= Nachhatar Chhatta =

Nachhatar Singh Chhatta (18 June 1959 – 6 May 1992), commonly known by his stage name Nachhatar Chhatta (ਨਛੱਤਰ ਛੱਤਾ), was a popular Punjabi singer.

His music was heavily influenced by Punjabi rural life, which he was surrounded by while growing up. He was famous for his well-known sad hits, but the song, Rut Peyar Di was one of his most notable hits. His best-known hits include, Fikka Rang Ajj Di Dupehr Da - Tenu Bhuleya Ni Janda - 'Tu Pardes'

== Early life and career ==
Nachhatar Chhatta was born on June 18, 1959, in Adampura, a village in the Bathinda district of Punjab, India. He was born into a poor Scheduled caste family. The elder child of Sudagar Singh (ਸੁਦਾਗਰ ਸਿੰਘ) who was a laborer and Amar Kaur (ਅਮਰ ਕੌਰ), he used to sing when he grazed cattle in his childhood. Because of poverty, he did not have a proper education.

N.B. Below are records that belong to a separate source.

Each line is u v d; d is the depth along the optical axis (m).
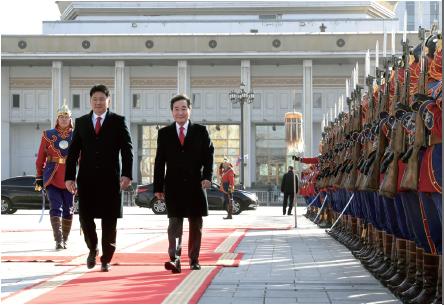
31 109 67.38
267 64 67.19
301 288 7.98
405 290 7.37
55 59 65.25
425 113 6.21
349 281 8.60
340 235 14.98
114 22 69.88
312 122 66.25
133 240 15.50
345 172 11.15
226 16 73.62
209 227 20.69
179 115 9.62
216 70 67.38
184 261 10.84
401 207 7.60
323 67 67.00
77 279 8.72
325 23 68.81
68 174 9.58
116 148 9.43
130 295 7.42
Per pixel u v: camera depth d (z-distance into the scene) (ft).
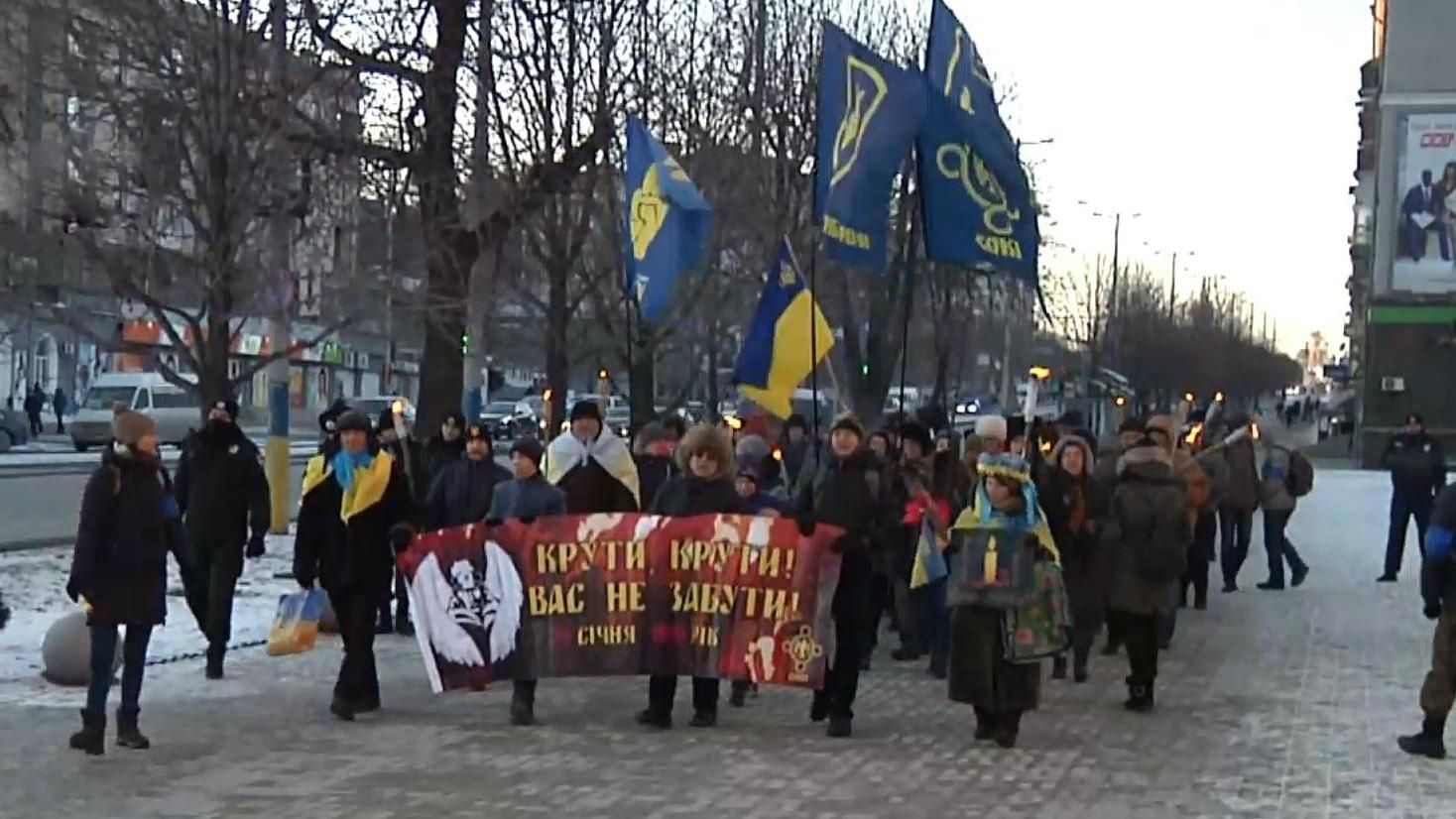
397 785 30.99
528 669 37.81
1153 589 40.96
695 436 38.42
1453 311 192.44
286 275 57.11
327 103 58.65
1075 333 240.32
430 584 38.09
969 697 35.91
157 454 34.22
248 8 54.44
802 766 33.53
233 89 53.98
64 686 41.06
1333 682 46.16
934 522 45.11
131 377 164.45
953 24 51.31
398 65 58.39
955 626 36.19
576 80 63.52
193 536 42.29
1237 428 70.33
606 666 37.63
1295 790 32.17
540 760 33.65
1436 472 73.41
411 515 38.73
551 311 66.64
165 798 29.66
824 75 47.34
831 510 38.63
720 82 82.74
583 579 37.83
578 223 66.18
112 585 33.09
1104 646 53.67
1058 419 58.44
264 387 208.23
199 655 45.98
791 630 37.19
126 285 55.01
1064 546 45.52
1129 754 35.70
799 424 61.62
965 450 47.11
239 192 54.39
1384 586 72.43
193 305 62.44
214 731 35.96
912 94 49.01
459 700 40.86
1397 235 194.39
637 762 33.55
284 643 42.24
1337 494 144.46
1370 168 258.37
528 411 193.77
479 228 60.39
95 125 62.23
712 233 69.00
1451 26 192.95
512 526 38.17
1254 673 47.78
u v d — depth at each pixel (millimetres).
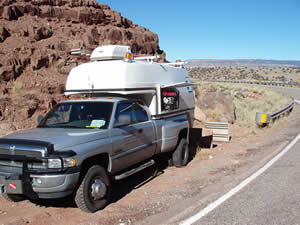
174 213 4586
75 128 5289
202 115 14695
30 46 18969
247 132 13344
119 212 4691
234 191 5590
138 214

He acted as Pooran Bhagat in plays, like another Punjabi music legend Amar Singh Chamkila, however he would listen to Muhammad Sadiq more than others in his childhood.

== Rise to Fame ==
In the Burj Rajgarh Tournament, he sang his first song Chaar Din Zindgi de Rakhi Saamb Ke (‘ਚਾਰ ਦਿਨ ਜ਼ਿੰਦਗੀ ਦੇ ਰੱਖੀਂ ਸਾਂਭ ਕੇ’) on stage. After that, he became a popular local songwriter and singer. After listening to that song, Master Gurbaksh Singh Albela became Chhatta's key to success in the Punjabi music industry.

Along with Lok Sangeet Mandli Bhadaur, he recorded his first two songs in a collaborated album of thirteen songs.

Including Master Gurbaksh Singh Albela, he sang many cover songs, such as "Keval Bhadaur", "Geeta Deyalpuria", and "Balwant Khana" in his career.

In 1987, he achieved a major hit with his album Rut Peyar Di (‘ਰੁੱਤ ਪਿਆਰ ਦੀ) with the label of Payal Company. He became very popular with the youth of 1980s Punjab. His songs were usually played everywhere in Punjab in that era, and he was known as the star of Punjabi music.

== Legacy ==
Once Punjabi Legend King of Kaliyaan, Kuldeep Manak gives his gold chain to Nachhatar Chhatta in Prof. Mohan Singh Mela because of he Sung at higher Scale than Legend Kuldeep Manak Ji. Badshah (King) of Kaliyaan said that one more Manak is born today in Bathinda.

== Death ==
He died from alcohol intoxication on May 6, 1992.